More than thirty years later, this group remains unusually close. The core friends vacation together, stay in touch via Facebook, attend one another’s major life events (which, at this point, include both christenings of children and funerals of parents), and have dozens of photos taken together from their recent thirtieth high-school reunion. I am in none of those.
In a recent New York magazine piece, journalist Jennifer Senior examines the latest neurological findings on the effect of adolescence on the human brain and development. To summarize Senior’s findings: Researchers now know that a disproportionate number of people recall young-adult (described as ages fifteen through twenty-five) memories keenly, even after a number of decades have passed. Those memories aren’t simply nostalgia, either; adult success correlates strongly to high-school notions of attractiveness, making recollections and preferences—in music, in substances, and in friends—“especially adhesive.” As adolescent cultures generate their own values and priorities, they also generate their own methods of shame and punishment, which include choosing who is allowed within the fold and who is cast out of it.
No wonder my husband’s high-school friends still stay in such close contact: They have loved and supported and seen one another through multiple life stages, but there’s something special about bonding during adolescence, in which like calls to like, and likes it a whole lot. As humans, we bond to avoid what one of the scientists in Senior’s piece calls “the giant box of strangers” that we’re each thrown in when we enter a huge group like high school: All sorts of groups, from vicious street gangs to mild-mannered book clubs, are variations on narrowing that box’s contents down to those who are most congenial to us.
But this phenomenon, by the time I met my husband in college, made it difficult for me to enter my husband’s gang of friends. The problem might have gone away entirely if I had not married him. If we had broken up during college, I would have remembered this group as particularly insular, but spent more time making my own friends. As it happened, and much to my chagrin, I, a heterosexual female with more than a few traditional ideas about courtship and marriage, cleaved unto my boyfriend and took on all of his interests and habits, which included hanging out with his friends.
This was a group I actually would have liked to have like me. They were—and are now—warm, smart, funny, and interesting. They planned outings great (forays to NYC clubs, weekends at Ivy League colleges, ski trips) and small (eating leftovers around kitchen tables, beers by the river) that were memorable for many reasons. Temperamentally a loner, I cherished these hours and days, feeling so much a part of things that I dared to spearhead a joint twenty-first-birthday party for five of us and even had one of “the girls” as my own bridesmaid (she married much, much later, and my husband and I were not invited to her wedding).

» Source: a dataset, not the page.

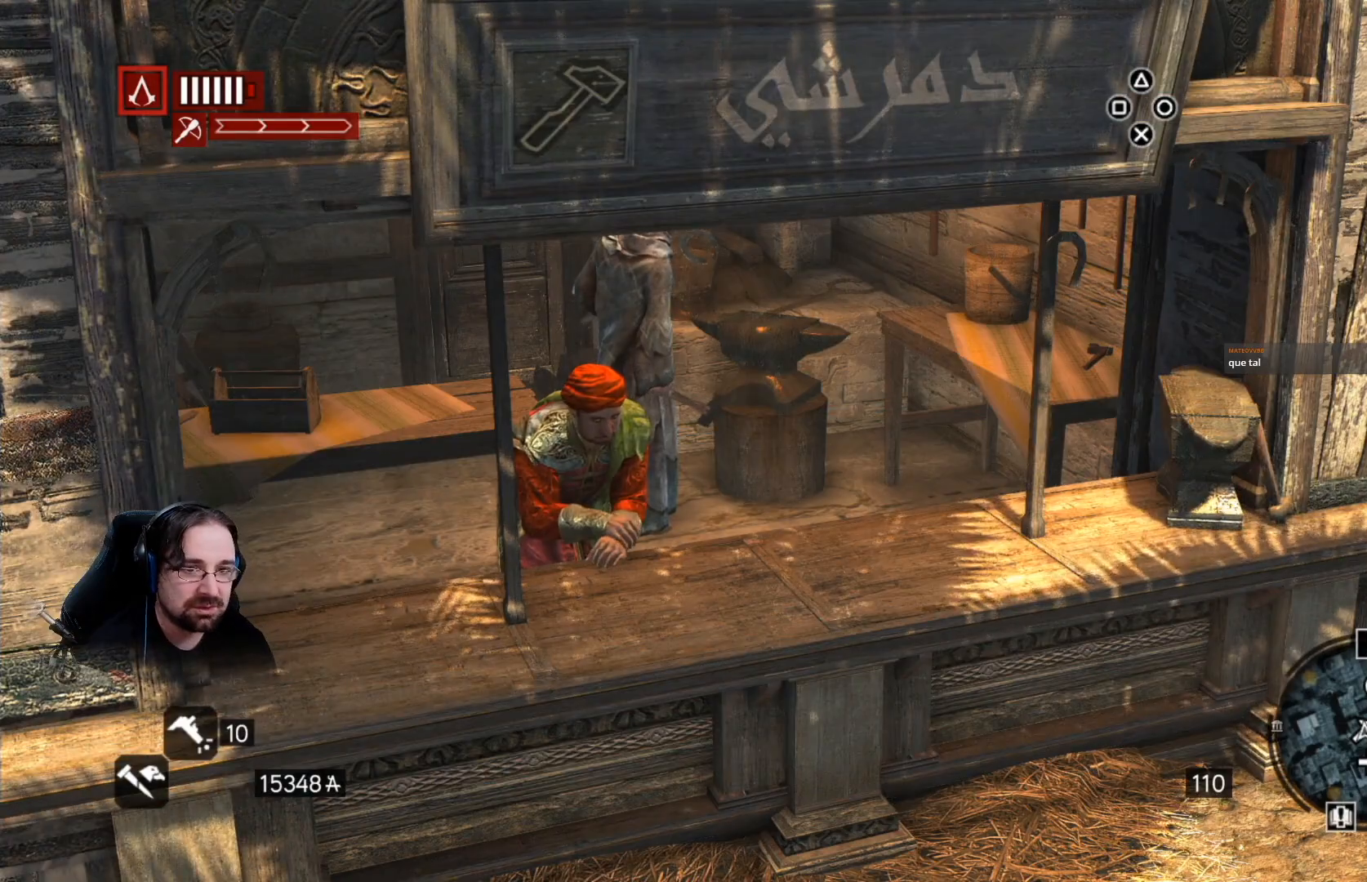
{"buttons": [], "left_stick": "center", "right_stick": "center", "events": []}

But once we were married, our ties with this group weakened—and did so even further as we negotiated the rounds of military life, with its frequent moves. My ever-stoic husband and “the guys” saw each other sporadically, mainly at reunions—but “the girls” kept their bonds strong with annual get-together weekends and trips. At that thirtieth high-school reunion, their love for each other was palpable, and I felt wholly left out.
So why did I attend? If I feel left out of this group, why not avoid them? The answer, of course, is because I don’t have my own. Oh, yes, I have friends, and lots of them—but I never had and never will have that sort of tight-knit group that we now know—it’s science!—can really only be formed within the crucible of adolescence.
There’s a moral to this story that is also a happy ending of sorts. This year, we who once turned twenty-one together are celebrating another significant birthday. It turned out that one woman’s fiftieth coincided with the annual get together for “the girls.” When another woman realized that “the guys” might be persuaded to come into Manhattan for dinner, a table for fifteen was booked at a chic boite (one of “the girls” is now a famous chef, which is very, very cool).
I talked to my husband about how nervous I felt attending this gathering. About how marginalized I’d felt back in college, how much I still yearned for his friends to like me, how terrifying it was to think I was just being invited as baggage. He’d heard all of this before, of course, but this time, both of us are much older and perhaps just a tiny bit wiser. We agreed that we would both make an effort not just to have a good time, but to make sure each of us was having a good time.
It was a wonderful evening, and if this is my valentine to it, that’s because I made an effort. I talked to every single person at the table individually, approaching them as I do people I love. Because I do love these men and women who helped to forge my beloved’s adolescence—and we are all grownups, now.